***** Records to use *****

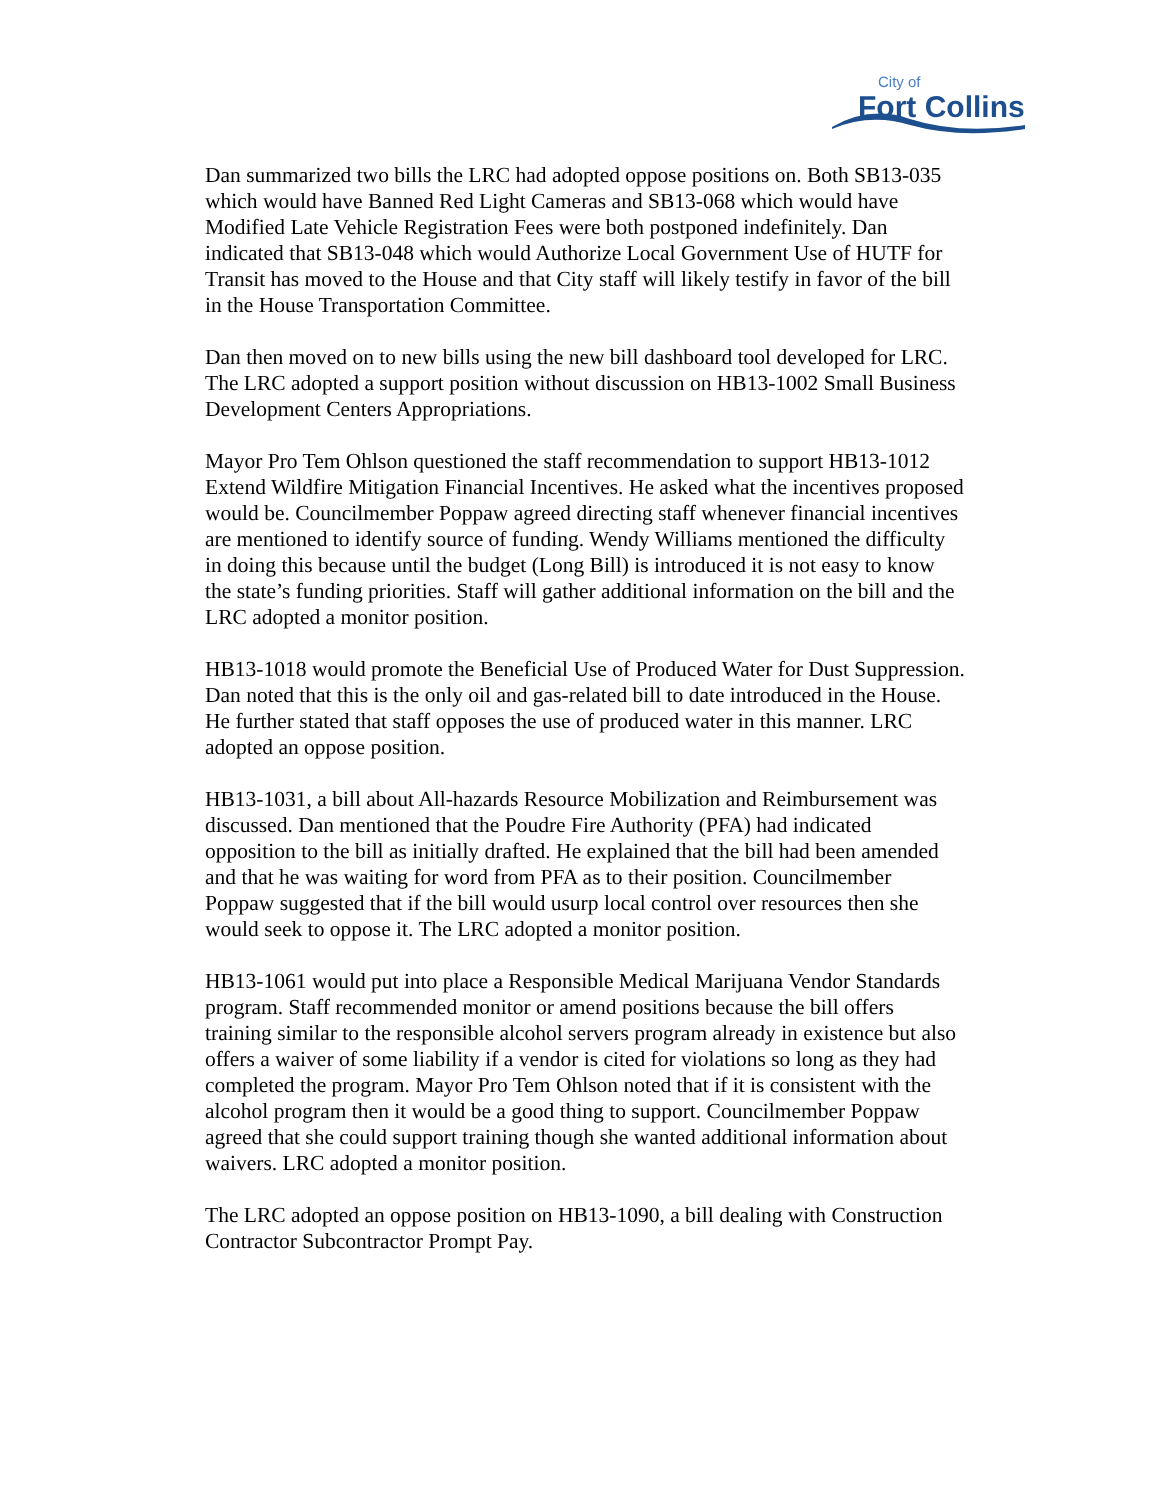City of
Fort Collins
Dan summarized two bills the LRC had adopted oppose positions on. Both SB13-035 which would have Banned Red Light Cameras and SB13-068 which would have Modified Late Vehicle Registration Fees were both postponed indefinitely. Dan indicated that SB13-048 which would Authorize Local Government Use of HUTF for Transit has moved to the House and that City staff will likely testify in favor of the bill in the House Transportation Committee.
Dan then moved on to new bills using the new bill dashboard tool developed for LRC. The LRC adopted a support position without discussion on HB13-1002 Small Business Development Centers Appropriations.
Mayor Pro Tem Ohlson questioned the staff recommendation to support HB13-1012 Extend Wildfire Mitigation Financial Incentives. He asked what the incentives proposed would be. Councilmember Poppaw agreed directing staff whenever financial incentives are mentioned to identify source of funding. Wendy Williams mentioned the difficulty in doing this because until the budget (Long Bill) is introduced it is not easy to know the state’s funding priorities. Staff will gather additional information on the bill and the LRC adopted a monitor position.
HB13-1018 would promote the Beneficial Use of Produced Water for Dust Suppression. Dan noted that this is the only oil and gas-related bill to date introduced in the House. He further stated that staff opposes the use of produced water in this manner. LRC adopted an oppose position.
HB13-1031, a bill about All-hazards Resource Mobilization and Reimbursement was discussed. Dan mentioned that the Poudre Fire Authority (PFA) had indicated opposition to the bill as initially drafted. He explained that the bill had been amended and that he was waiting for word from PFA as to their position. Councilmember Poppaw suggested that if the bill would usurp local control over resources then she would seek to oppose it. The LRC adopted a monitor position.
HB13-1061 would put into place a Responsible Medical Marijuana Vendor Standards program. Staff recommended monitor or amend positions because the bill offers training similar to the responsible alcohol servers program already in existence but also offers a waiver of some liability if a vendor is cited for violations so long as they had completed the program. Mayor Pro Tem Ohlson noted that if it is consistent with the alcohol program then it would be a good thing to support. Councilmember Poppaw agreed that she could support training though she wanted additional information about waivers. LRC adopted a monitor position.
The LRC adopted an oppose position on HB13-1090, a bill dealing with Construction Contractor Subcontractor Prompt Pay.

*****

Activity:
Please copy each line of the material that has the string "Mayor" somewhere in it.

The answer:
Mayor Pro Tem Ohlson questioned the staff recommendation to support HB13-1012 Extend Wildfire Mitigation Financial Incentives. He asked what the incentives proposed would be. Councilmember Poppaw agreed directing staff whenever financial incentives are mentioned to identify source of funding. Wendy Williams mentioned the difficulty in doing this because until the budget (Long Bill) is introduced it is not easy to know the state’s funding priorities. Staff will gather additional information on the bill and the LRC adopted a monitor position.
HB13-1061 would put into place a Responsible Medical Marijuana Vendor Standards program. Staff recommended monitor or amend positions because the bill offers training similar to the responsible alcohol servers program already in existence but also offers a waiver of some liability if a vendor is cited for violations so long as they had completed the program. Mayor Pro Tem Ohlson noted that if it is consistent with the alcohol program then it would be a good thing to support. Councilmember Poppaw agreed that she could support training though she wanted additional information about waivers. LRC adopted a monitor position.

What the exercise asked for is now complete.